The Crow: Wicked Prayer (2005)
The Crow: Wicked Prayer (2005)

Genre: Action and Fantasy Running Time: 1 hr. 39 min.

Release Date: June 4th, 2005 MPAA Rating: R

Director: Lance Mungia Actors: Edward Furlong, Emmanuelle Chriqui, Tara Reid, David Boreanaz, Danny Trejo, Dennis Hopper

 


 

T

he heavily-polluted Lake Ravasu sits on the border of the Raven Aztec Reservation, which is closing the nearby toxic mine to make way for a casino. The miners are at their breaking point, but it’s an uprising led by satanic cult leader Luc Crash, aka “Death” (David Boreanaz), and his vengeful, anarchic minions Pestilence (Yuji Okumoto), War (Marcus Chong), and Famine (Tito Ortiz) that really raise hell. The community is at odds, some supporting the building of a resort and others demanding that mining jobs stay consistent, leading to all sorts of societal confusion.

Somewhere in the mix is Jimmy Cuervo (Edward Furlong) and his girlfriend Lily (Emmanuelle Chriqui), who come from opposite sides of the road, bringing much despair to their friends and associates. But their differences are soon to be moot when Crash and his girlfriend Lola Byrne (Tara Reid) break into Lilly’s trading post workplace, capture the two lovers, and hang them. Death, however, is only the beginning, as a bizarre ritual ensures that Cuervo’s soul returns with the help of a mystical crow to right the wrongs of such a sinister injustice.

It’s immediately a bad sign when Tara Reid headlines a motion picture. And sure enough, her first lines of dialogue are so unconvincingly delivered that it would seem as if she isn’t aware she’s in a movie. The filmmakers are clearly cognizant of her failures in the acting department, going so far as to shift away from her face when she speaks, allowing her off-screen voice to narrate. It hardly matters, as the script is majorly deficient in both sensibility and creativity; the otherworldly elements are bland enough and ambiguous enough that just about anything can happen and not feel out of place – or interesting.

That haphazard construction (full of fickle, shoddy editing) and the pitiful conversations don’t help the sincerity of the violence, which boasts such brutal concepts as cutting out eyeballs and tearing out hearts – without showing much at all (likewise, the action sequences are butchered, unsuccessfully, to work around the fact that no one can actually fight). Similarly perplexing are the various relationships, routinely told through disorganized flashbacks and jittery editing. Even tremendously unimportant subplots are given backstories that couldn’t seem less significant. Additionally, the story is riddled with biblical references and other motivations that are as nonsensical and unexplained as Cuervo painting his face white with black eyeliner and dressing in torn leather (which looks silly here as opposed to uncanny, as when Brandon Lee donned the costume in the 1994 picture). “Are you an angel?”
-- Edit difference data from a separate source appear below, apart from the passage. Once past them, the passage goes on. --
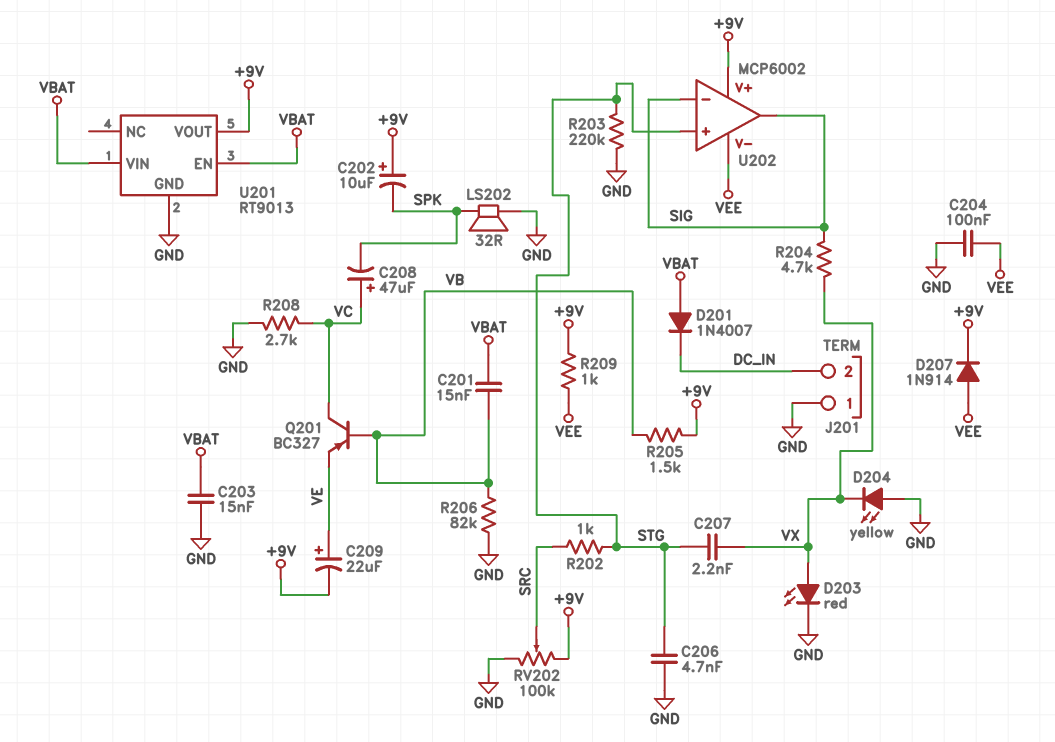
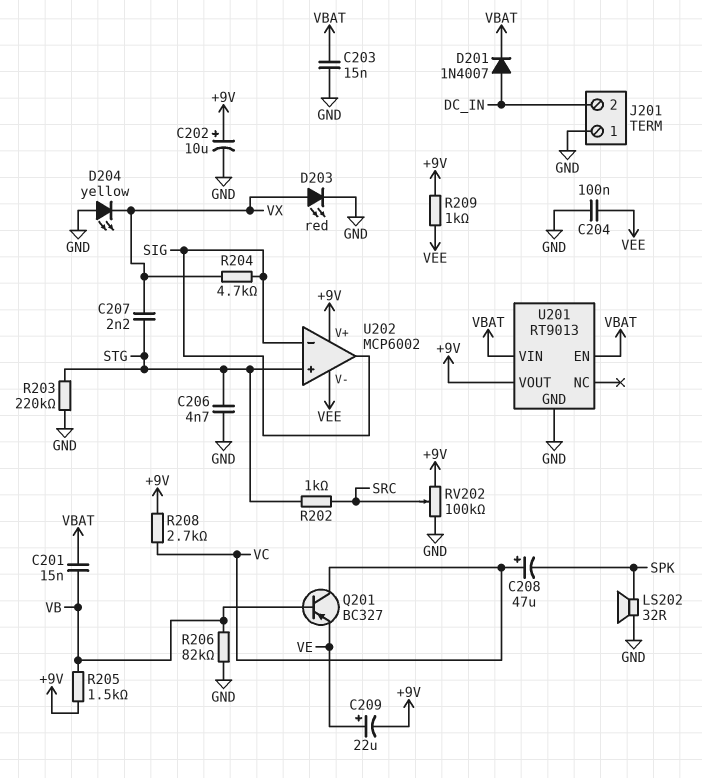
C202: 10uF (plus +9V, minus SPK) -> 10uF (plus +9V, minus GND)
D201: diode 1N4007 (A VBAT, K DC_IN) -> diode 1N4007 (A DC_IN, K VBAT)
D207: diode 1N914 (A VEE, K +9V) -> none
R208: 2.7k (GND, VC) -> 2.7k (+9V, VC)

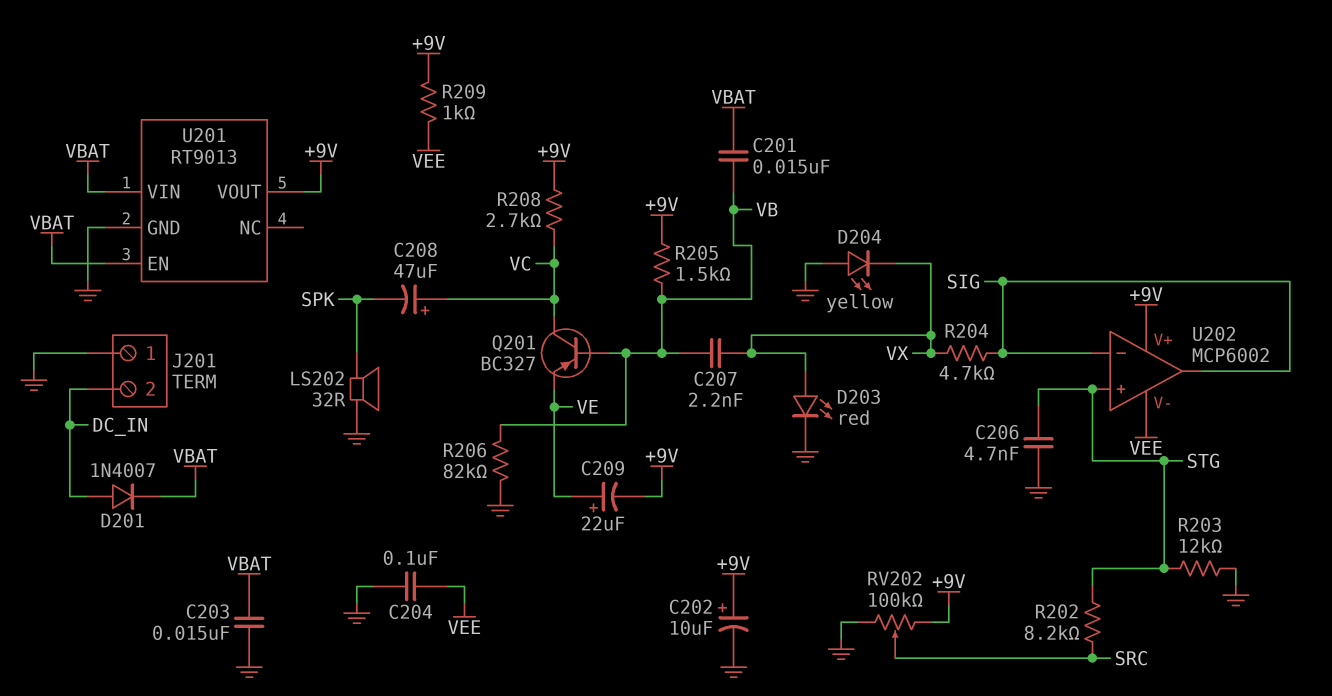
C207: 2.2nF (STG, VX) -> 2.2nF (VB, VX)
R202: 1k (SRC, STG) -> 8.2k (SRC, STG)
R203: 220k (GND, STG) -> 12k (GND, STG)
The visuals and basic premise are based on the comic book series by James O’Barr (this fourth feature-length adaptation is inspired by a specific novel with the same title), which lends to the gothic makeup and styling, as well as the themes of revenge and salvation, but this latest chapter can’t find anything new to say. Apparently, every time the crow resurrects an unfairly murdered fellow, the exact same things take place – including catching up with various henchmen for reprisals, having the metaphysical black bird undergo temporary injuries that affect its human counterpart, villains engaging in sadomasochistic activities, and plenty of sulking. Here, it’s all so dull, poorly executed, and laughably stupid (the climax grows almost incomprehensibly moronic, as if intentionally mocking itself), only intermittently resembling an actual film. Even the normally amusing minor roles by Danny Trejo and a tongue-in-cheek Dennis Hopper can’t save this abomination from being essentially unwatchable. “Kiss the bride, motherf*cker!”